» YOUR GOAL
Print every record exactly, omitting all pictures.

-------- RECORDS SUPPLIED --------

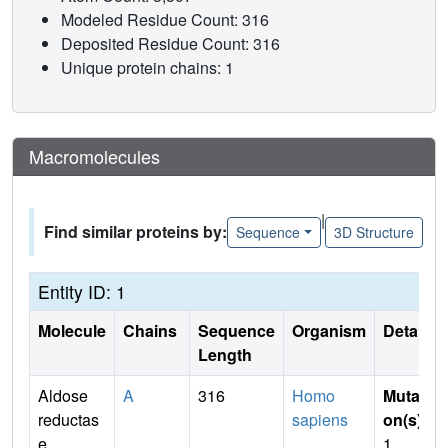
Modeled Residue Count: 316
Deposited Residue Count: 316
Unique protein chains: 1
Macromolecules
|
Find similar proteins by:
Sequence
3D Structure
Entity ID: 1
Molecule
Chains
Sequence
Organism
Details
Length
Aldose
A
316
Homo
Mutati
reductas
sapiens
on(s)
:
e
1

--------

» YOUR SOLUTION
Modeled Residue Count: 316
Deposited Residue Count: 316
Unique protein chains: 1
Macromolecules
|
Find similar proteins by:
Sequence
3D Structure
Entity ID: 1
Molecule
Chains
Sequence
Organism
Details
Length
Aldose
A
316
Homo
Mutati
reductas
sapiens
on(s)
:
e
1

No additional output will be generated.